This is a classic example of a card that's
valuable to a very specific kind of deck and
useless to anyone else. Sliver decks tend to
almost always be multicolor, and because they
share their abilities they love having more
recruits, so this card solves their color-fixing
issues and gives them a repeatable source of
creature tokens. But the multicolor mana can
only be used to cast Slivers, and the token
ability can't be activated unless you already
have a Sliver on the board, which means this
card does nothing but tap for colorless for any
other deck.
In Limited, I *might* take this if I saw it
early, but in order for it to be worth it I'd
pretty much have to take EVERY Sliver I saw for
the rest of the draft, AND be the only one in my
pod going for it. I'd be more likely to just go
for a generally strong card. If I saw it wheel,
however, telling me nobody else wants to commit
to Slivers either...
In any other format, it's as strong as the
Sliver deck running it.
Today's card of the day is Sliver Hive which is
a land that can tap to add one colorless, one
mana of any color that can only be used to cast
a sliver spell, or for five mana and tapping it
can put a 1/1 colorless sliver token into play
if you control a sliver. The tapping for every
color is of course useful in the typically three
or more color sliver builds, as is the colorless
usage for support cards or activation costs,
plus the ability to add tokens is a very solid
usage later in the game or alongside mana
producing slivers. Overall this will be a four
of staple in every sliver deck going forward for
formats it is available in as it offers
something beneficial in nearly any situation.

*RAW RECORDS*:
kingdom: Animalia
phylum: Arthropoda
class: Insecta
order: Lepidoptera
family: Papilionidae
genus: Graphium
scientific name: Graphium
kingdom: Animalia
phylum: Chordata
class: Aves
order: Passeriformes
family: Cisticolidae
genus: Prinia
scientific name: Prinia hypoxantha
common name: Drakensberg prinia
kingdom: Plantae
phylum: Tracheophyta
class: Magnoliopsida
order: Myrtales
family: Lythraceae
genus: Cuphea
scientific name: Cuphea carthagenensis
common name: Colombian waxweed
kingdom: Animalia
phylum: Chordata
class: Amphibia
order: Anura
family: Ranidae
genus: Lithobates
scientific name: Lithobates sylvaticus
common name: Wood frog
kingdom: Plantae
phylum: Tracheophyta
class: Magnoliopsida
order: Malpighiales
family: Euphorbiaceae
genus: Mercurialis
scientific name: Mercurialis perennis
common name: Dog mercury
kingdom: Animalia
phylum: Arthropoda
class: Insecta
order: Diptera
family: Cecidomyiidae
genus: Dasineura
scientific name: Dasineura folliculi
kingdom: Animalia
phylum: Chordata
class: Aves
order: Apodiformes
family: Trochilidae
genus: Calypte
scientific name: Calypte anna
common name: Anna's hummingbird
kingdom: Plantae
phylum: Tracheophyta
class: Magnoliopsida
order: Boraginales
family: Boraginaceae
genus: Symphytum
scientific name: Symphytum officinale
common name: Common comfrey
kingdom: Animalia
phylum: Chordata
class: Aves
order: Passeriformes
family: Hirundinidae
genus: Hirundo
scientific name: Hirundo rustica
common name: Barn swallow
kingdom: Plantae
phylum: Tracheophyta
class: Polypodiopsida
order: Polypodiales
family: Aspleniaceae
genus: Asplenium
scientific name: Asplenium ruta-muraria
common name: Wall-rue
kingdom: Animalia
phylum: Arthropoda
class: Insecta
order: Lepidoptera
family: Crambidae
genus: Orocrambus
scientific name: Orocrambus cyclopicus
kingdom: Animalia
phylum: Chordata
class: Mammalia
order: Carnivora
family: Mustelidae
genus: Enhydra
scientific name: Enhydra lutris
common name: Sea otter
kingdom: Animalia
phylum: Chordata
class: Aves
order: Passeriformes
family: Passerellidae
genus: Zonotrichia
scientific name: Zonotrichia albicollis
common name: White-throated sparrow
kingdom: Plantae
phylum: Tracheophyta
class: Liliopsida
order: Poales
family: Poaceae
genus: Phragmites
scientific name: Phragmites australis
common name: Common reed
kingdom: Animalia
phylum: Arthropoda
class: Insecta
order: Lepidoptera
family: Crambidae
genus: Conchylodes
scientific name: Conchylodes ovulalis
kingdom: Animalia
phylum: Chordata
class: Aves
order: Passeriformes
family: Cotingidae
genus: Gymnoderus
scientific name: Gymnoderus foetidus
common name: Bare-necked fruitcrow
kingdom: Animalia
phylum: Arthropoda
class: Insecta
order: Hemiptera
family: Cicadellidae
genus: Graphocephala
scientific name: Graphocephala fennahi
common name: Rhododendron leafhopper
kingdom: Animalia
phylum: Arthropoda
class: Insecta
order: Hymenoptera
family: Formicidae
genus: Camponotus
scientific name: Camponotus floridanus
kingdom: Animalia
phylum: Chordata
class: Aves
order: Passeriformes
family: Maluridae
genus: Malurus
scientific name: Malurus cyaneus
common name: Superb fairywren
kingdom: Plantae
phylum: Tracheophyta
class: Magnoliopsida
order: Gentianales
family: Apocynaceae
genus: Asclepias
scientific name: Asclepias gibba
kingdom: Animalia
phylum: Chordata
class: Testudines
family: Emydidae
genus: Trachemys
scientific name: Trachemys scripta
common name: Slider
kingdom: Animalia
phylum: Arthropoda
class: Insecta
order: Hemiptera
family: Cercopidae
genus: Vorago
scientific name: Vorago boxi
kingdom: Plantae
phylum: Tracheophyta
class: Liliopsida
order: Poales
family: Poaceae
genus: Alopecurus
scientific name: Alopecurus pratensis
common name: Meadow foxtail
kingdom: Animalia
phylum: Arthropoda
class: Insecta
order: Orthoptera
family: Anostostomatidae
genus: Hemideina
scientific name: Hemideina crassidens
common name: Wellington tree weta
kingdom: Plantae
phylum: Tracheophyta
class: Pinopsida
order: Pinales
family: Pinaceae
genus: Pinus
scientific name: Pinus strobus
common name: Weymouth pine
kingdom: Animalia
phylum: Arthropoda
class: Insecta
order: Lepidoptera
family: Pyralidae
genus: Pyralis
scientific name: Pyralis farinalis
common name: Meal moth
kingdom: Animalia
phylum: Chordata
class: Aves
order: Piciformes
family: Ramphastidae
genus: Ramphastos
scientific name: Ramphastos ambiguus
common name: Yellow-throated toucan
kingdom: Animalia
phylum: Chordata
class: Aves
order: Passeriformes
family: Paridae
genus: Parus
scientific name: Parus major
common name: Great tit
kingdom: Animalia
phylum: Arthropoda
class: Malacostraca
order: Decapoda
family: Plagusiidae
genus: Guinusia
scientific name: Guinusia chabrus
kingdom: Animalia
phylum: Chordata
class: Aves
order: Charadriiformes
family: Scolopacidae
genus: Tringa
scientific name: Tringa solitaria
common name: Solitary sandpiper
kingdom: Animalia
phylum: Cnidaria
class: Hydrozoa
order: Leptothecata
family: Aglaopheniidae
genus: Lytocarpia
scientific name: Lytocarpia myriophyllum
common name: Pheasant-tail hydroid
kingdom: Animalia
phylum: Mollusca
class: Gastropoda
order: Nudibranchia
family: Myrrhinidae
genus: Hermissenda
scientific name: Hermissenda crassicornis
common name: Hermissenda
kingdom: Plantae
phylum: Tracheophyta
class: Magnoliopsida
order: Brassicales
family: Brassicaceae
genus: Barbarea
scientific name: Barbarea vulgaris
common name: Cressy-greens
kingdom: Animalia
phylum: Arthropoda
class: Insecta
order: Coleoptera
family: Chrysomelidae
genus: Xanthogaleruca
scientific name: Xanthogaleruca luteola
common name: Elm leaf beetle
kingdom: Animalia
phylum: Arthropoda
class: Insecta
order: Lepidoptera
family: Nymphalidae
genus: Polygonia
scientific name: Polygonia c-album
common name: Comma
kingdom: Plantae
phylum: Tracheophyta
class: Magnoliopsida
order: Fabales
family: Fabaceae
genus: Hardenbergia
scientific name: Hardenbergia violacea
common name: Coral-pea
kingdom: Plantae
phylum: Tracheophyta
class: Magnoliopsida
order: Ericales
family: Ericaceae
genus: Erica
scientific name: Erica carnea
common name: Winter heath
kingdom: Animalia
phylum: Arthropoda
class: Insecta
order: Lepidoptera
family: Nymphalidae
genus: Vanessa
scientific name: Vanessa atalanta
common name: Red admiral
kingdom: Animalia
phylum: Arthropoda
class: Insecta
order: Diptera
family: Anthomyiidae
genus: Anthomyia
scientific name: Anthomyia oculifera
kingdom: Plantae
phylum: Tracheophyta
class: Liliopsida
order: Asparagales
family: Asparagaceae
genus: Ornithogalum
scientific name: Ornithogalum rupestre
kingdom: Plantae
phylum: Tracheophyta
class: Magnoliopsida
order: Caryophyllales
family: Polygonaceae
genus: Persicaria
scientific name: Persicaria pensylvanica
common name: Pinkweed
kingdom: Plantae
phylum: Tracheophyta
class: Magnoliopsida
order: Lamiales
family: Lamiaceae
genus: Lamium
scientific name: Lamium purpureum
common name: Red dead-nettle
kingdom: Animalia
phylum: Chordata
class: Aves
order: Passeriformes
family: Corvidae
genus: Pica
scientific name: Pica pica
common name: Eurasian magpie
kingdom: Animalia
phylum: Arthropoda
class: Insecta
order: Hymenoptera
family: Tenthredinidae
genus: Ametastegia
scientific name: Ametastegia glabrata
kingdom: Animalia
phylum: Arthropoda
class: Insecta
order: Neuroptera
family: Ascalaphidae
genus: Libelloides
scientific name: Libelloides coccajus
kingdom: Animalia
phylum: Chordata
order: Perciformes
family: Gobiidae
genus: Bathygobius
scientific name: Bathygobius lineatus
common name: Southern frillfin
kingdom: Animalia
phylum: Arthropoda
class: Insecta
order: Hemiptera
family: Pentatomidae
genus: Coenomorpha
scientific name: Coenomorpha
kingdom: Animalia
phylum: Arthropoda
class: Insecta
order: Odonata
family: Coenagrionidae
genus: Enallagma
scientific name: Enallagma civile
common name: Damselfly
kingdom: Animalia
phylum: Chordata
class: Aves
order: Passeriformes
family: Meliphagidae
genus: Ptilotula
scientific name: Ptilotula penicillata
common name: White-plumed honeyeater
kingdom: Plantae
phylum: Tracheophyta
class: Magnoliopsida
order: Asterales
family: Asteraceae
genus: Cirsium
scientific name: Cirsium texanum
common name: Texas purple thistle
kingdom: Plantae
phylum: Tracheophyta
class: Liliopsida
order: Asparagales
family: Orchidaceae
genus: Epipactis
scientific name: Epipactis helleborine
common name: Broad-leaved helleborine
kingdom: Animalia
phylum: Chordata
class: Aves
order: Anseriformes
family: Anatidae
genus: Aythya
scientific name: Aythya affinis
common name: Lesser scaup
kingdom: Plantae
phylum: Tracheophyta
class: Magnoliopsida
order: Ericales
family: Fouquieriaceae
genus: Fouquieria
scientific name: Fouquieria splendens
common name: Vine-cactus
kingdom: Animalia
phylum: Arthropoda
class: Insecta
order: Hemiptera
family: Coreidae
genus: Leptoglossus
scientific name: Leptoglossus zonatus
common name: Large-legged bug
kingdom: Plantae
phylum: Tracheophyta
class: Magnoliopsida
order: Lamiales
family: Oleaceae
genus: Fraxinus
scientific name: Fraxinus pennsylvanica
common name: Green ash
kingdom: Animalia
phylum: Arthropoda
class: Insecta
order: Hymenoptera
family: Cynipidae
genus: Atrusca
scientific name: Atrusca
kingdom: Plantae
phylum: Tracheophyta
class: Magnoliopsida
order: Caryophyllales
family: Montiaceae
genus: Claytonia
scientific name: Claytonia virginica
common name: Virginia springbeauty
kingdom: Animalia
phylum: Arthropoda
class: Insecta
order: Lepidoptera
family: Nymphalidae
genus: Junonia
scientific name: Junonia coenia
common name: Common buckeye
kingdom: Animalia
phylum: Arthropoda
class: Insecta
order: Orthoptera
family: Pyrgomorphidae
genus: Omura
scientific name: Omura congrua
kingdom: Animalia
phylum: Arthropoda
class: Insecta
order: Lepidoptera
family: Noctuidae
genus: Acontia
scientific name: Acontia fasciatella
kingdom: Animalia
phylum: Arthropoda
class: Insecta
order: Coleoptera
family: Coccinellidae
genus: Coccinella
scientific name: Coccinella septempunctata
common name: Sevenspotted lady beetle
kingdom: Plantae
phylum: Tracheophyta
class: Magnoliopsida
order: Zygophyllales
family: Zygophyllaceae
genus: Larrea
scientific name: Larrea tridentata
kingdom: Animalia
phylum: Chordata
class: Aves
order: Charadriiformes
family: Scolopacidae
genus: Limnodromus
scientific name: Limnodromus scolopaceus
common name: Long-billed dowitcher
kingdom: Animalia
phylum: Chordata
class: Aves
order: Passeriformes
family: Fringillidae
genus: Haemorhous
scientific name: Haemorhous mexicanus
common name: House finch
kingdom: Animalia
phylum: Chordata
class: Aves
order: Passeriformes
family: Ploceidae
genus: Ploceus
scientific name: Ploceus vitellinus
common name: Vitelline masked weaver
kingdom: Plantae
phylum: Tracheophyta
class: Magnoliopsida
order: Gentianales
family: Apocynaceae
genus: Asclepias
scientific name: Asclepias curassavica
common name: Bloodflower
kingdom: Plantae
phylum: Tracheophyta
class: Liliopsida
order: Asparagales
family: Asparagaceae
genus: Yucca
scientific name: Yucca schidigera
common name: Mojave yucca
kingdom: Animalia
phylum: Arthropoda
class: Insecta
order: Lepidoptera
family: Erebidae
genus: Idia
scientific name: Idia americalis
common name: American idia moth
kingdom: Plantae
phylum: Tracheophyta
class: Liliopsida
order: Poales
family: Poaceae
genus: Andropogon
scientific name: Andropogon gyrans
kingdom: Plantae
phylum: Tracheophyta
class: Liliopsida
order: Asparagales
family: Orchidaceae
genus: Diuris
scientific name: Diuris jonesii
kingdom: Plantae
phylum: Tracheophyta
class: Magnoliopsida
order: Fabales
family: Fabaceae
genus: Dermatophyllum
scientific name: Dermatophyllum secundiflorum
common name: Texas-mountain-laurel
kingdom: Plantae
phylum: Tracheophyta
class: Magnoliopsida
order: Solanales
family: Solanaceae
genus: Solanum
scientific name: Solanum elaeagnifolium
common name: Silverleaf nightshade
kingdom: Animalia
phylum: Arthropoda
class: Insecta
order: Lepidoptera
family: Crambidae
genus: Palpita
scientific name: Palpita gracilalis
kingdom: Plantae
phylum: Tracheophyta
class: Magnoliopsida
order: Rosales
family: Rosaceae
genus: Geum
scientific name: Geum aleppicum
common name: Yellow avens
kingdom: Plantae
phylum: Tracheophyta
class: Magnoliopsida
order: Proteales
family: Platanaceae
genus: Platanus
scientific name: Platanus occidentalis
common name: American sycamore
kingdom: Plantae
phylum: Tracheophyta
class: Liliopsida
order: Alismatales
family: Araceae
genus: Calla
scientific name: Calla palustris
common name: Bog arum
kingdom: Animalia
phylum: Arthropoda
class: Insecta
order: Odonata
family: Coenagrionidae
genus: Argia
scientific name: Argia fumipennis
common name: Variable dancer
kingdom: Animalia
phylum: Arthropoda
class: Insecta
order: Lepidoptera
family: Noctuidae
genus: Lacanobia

*INSTRUCTIONS*:
a - List every ability of Sliver Hive given in the paragraph of the Sliver Hive review that begins "Today's card of the day".
b - Answer these questions from the Sliver Hive review:
(i) What does the card do in any deck other than a Sliver deck?
(ii) If the card wheels in a Limited draft, what does that tell the reviewer?
(iii) How many copies of the card are expected in every Sliver deck?
c - Say whether each statement agrees with the Sliver Hive review:
(i) The token ability can be activated without a Sliver on the board.
(ii) The token the card creates is a 1/1 colorless Sliver.
(iii) Sliver builds typically use only two colors.

*SOLUTIONS TO THE TASKS*:
a -
- Tap to add one colorless mana.
- Tap to add one mana of any color, which can only be used to cast a Sliver spell.
- Pay five mana and tap it to put a 1/1 colorless Sliver token into play, if you control a Sliver.

b -
(i) It does nothing but tap for colorless mana.
(ii) That nobody else wants to commit to Slivers either.
(iii) Four.

c -
(i) No: "the token ability can't be activated unless you already have a Sliver on the board"
(ii) Yes: "put a 1/1 colorless sliver token into play"
(iii) No: "the typically three or more color sliver builds"